Зощенковская «Возвращенная молодость» третьего дня была обсуждена публично в Доме Ученых, причем отличился акад. Державин, выругавший Зощенку за «мещанский» язык. Федин выступил защитником повести. Говоря об этом, Тынянов обнаружил много сосредоточенной и неожиданной ненависти к Федину. «Федин… защищает Зощенку!! Федин покровительствует Зощенке!! Распухшая бездарность!» и т. д.

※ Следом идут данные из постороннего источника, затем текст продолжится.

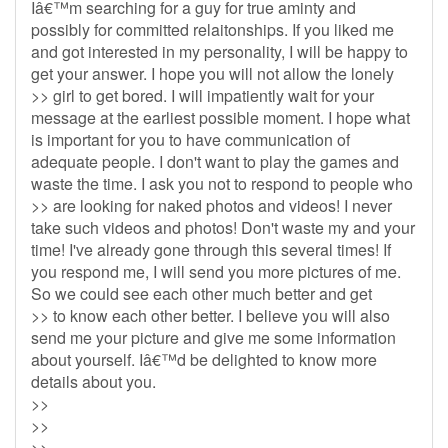
Iâ€™m searching for a guy for true aminty and
possibly for committed relaitonships. If you liked me
and got interested in my personality, I will be happy to
get your answer. I hope you will not allow the lonely
>> girl to get bored. I will impatiently wait for your
message at the earliest possible moment. I hope what
is important for you to have communication of
adequate people. I don't want to play the games and
waste the time. I ask you not to respond to people who
>> are looking for naked photos and videos! I never
take such videos and photos! Don't waste my and your
time! I've already gone through this several times! If
you respond me, I will send you more pictures of me.
So we could see each other much better and get
>> to know each other better. I believe you will also
send me your picture and give me some information
about yourself. Iâ€™d be delighted to know more
details about you.
>>
>>
>>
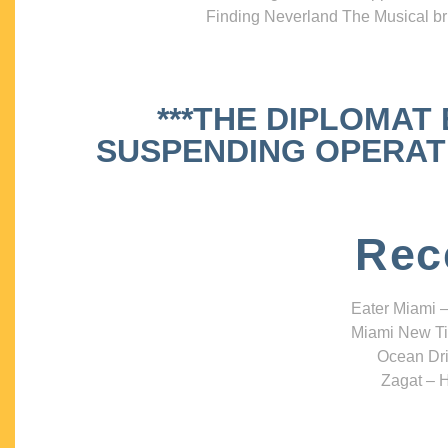
Finding Neverland The Musical bri
***THE DIPLOMAT
SUSPENDING OPERATIO
Rec
Eater Miami –
Miami New Ti
Ocean Dri
Zagat – H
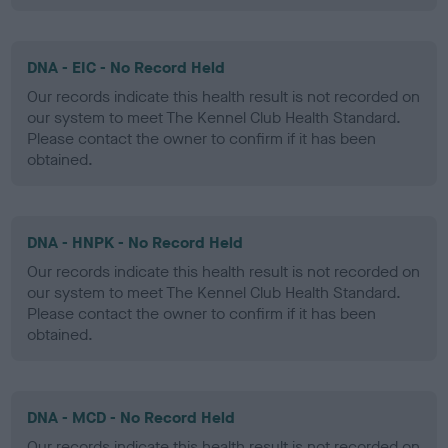
DNA - EIC - No Record Held
Our records indicate this health result is not recorded on
our system to meet The Kennel Club Health Standard.
Please contact the owner to confirm if it has been
obtained.
DNA - HNPK - No Record Held
Our records indicate this health result is not recorded on
our system to meet The Kennel Club Health Standard.
Please contact the owner to confirm if it has been
obtained.
DNA - MCD - No Record Held
Our records indicate this health result is not recorded on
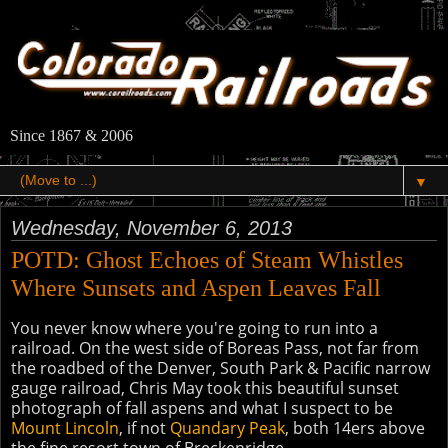
Since 1867 & 2006
▼
Wednesday, November 6, 2013
POTD: Ghost Echoes of Steam Whistles
Where Sunsets and Aspen Leaves Fall
You never know where you're going to run into a
railroad. On the west side of Boreas Pass, not far from
the roadbed of the Denver, South Park & Pacific narrow
gauge railroad, Chris May took this beautiful sunset
photograph of fall aspens and what I suspect to be
Mount Lincoln
, if not
Quandary Peak
, both 14ers above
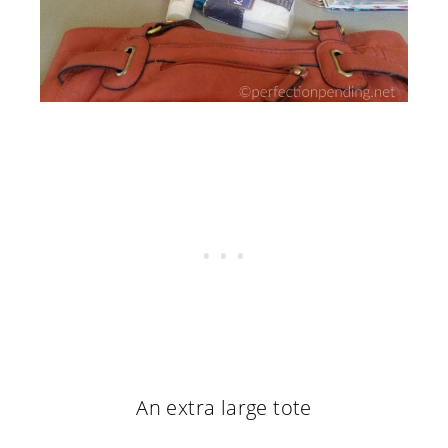
An extra large tote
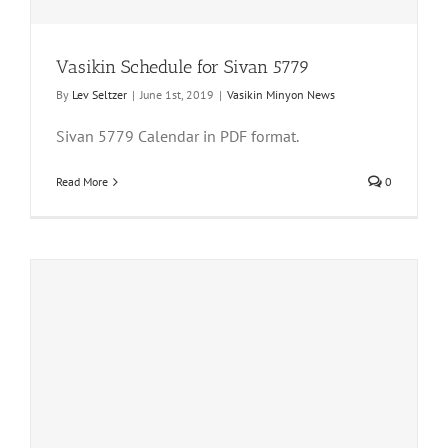
Vasikin Schedule for Sivan 5779
By
Lev Seltzer
|
June 1st, 2019
|
Vasikin Minyon News
Sivan 5779 Calendar in PDF format.
Read More
0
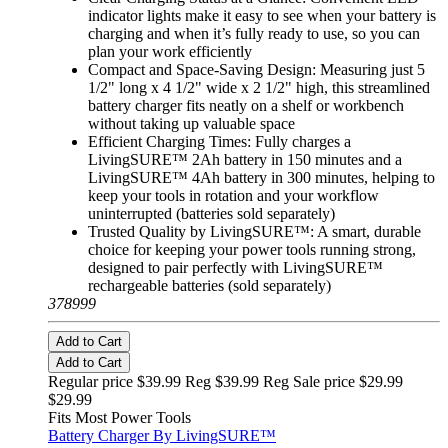
indicator lights make it easy to see when your battery is
charging and when it’s fully ready to use, so you can
plan your work efficiently
Compact and Space-Saving Design: Measuring just 5
1/2" long x 4 1/2" wide x 2 1/2" high, this streamlined
battery charger fits neatly on a shelf or workbench
without taking up valuable space
Efficient Charging Times: Fully charges a
LivingSURE™ 2Ah battery in 150 minutes and a
LivingSURE™ 4Ah battery in 300 minutes, helping to
keep your tools in rotation and your workflow
uninterrupted (batteries sold separately)
Trusted Quality by LivingSURE™: A smart, durable
choice for keeping your power tools running strong,
designed to pair perfectly with LivingSURE™
rechargeable batteries (sold separately)
378999
Add to Cart
Add to Cart
Regular price $39.99 Reg
$39.99 Reg
Sale price $29.99
$29.99
Fits Most Power Tools
Battery Charger By LivingSURE™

18/VI. Вечером доклад Сольца о чистке партии в Оргкомитете Писателей. Сольц — обаятельно умный, седой, позирующий либерализмом. Возле него Мариэтта — буквально у самого уха — как Мария у ног Христа. Сейфуллина визави, застывшая, неподвижная. Фадеев — председатель, Кирпотин, Архангельский, Шабад, Лядова, Гайдар и много безличностей. Речь его была не слишком блестяща, покуда он говорил один, но, когда его стали расспрашивать о чистке — т. е. о практике этого дела, он так и сыпал бисером, и все собравшиеся гоготали. Гоготали наивно, потому что основная масса состояла из очень простодушных людей, вроде тех, что прежде заполняли галерку. Дремучие глаза, мясистые деревенские щеки. «Интеллигентных» лиц почти нет. Ни за что не скажешь, что писатели. Сольц говорил о том, как при чистке он главным образом восстает против скучных людей. Есть у нас такие: боролся за революцию, жертвовал собою, обо всем, что было у нас до 1917 года, может очень интересно говорить, а с 1917 года говорит скучно. Это дурной признак. Таких ну что вычищать? Нет, не вычищать таких нужно, а дать им пенсию. Больше, чем на пенсию, они никуда не годятся.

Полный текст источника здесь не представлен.